*** RECORDS Section Begins ***
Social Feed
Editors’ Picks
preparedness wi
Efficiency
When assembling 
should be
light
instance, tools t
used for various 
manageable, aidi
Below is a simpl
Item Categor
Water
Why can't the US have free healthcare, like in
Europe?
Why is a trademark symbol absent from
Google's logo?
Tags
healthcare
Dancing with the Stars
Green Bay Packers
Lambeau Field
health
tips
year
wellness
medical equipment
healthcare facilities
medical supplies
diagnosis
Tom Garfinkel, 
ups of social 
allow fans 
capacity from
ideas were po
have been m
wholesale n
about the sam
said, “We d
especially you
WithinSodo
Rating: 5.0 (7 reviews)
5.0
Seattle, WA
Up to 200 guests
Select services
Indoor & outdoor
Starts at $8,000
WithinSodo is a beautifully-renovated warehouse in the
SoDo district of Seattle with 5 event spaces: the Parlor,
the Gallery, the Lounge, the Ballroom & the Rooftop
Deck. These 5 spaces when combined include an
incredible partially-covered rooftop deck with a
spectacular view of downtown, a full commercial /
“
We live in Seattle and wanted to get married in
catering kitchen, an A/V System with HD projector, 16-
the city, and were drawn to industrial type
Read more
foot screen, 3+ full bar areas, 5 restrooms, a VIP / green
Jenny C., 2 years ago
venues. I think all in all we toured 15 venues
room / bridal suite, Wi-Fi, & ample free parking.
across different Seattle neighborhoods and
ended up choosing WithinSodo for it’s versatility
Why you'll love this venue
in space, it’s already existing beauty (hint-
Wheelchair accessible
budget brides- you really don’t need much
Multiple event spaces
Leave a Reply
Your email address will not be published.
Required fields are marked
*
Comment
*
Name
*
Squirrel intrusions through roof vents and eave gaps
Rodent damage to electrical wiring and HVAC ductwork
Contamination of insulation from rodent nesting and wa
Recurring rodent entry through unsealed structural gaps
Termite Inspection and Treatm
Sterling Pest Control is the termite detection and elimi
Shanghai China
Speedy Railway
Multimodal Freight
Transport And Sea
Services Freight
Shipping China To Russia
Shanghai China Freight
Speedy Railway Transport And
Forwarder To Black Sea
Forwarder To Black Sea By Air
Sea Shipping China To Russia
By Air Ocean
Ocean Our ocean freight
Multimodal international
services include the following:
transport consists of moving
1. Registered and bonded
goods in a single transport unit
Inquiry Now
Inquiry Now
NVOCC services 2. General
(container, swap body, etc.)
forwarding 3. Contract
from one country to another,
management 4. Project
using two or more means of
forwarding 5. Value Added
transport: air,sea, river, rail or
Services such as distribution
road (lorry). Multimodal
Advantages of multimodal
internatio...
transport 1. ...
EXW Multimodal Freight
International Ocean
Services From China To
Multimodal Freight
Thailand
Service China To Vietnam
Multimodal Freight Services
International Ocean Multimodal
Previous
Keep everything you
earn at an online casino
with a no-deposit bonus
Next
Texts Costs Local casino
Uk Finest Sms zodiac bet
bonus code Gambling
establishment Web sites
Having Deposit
*** RECORDS Section Ends ***
* INSTRUCTIONS TO FOLLOW *
Give the lines again, exactly as they stand, from the beginning of the data through the line with "We live in Seattle".

* TASK SOLUTION *
Social Feed
Editors’ Picks
preparedness wi
Efficiency
When assembling 
should be
light
instance, tools t
used for various 
manageable, aidi
Below is a simpl
Item Categor
Water
Why can't the US have free healthcare, like in
Europe?
Why is a trademark symbol absent from
Google's logo?
Tags
healthcare
Dancing with the Stars
Green Bay Packers
Lambeau Field
health
tips
year
wellness
medical equipment
healthcare facilities
medical supplies
diagnosis
Tom Garfinkel, 
ups of social 
allow fans 
capacity from
ideas were po
have been m
wholesale n
about the sam
said, “We d
especially you
WithinSodo
Rating: 5.0 (7 reviews)
5.0
Seattle, WA
Up to 200 guests
Select services
Indoor & outdoor
Starts at $8,000
WithinSodo is a beautifully-renovated warehouse in the
SoDo district of Seattle with 5 event spaces: the Parlor,
the Gallery, the Lounge, the Ballroom & the Rooftop
Deck. These 5 spaces when combined include an
incredible partially-covered rooftop deck with a
spectacular view of downtown, a full commercial /
“
We live in Seattle and wanted to get married in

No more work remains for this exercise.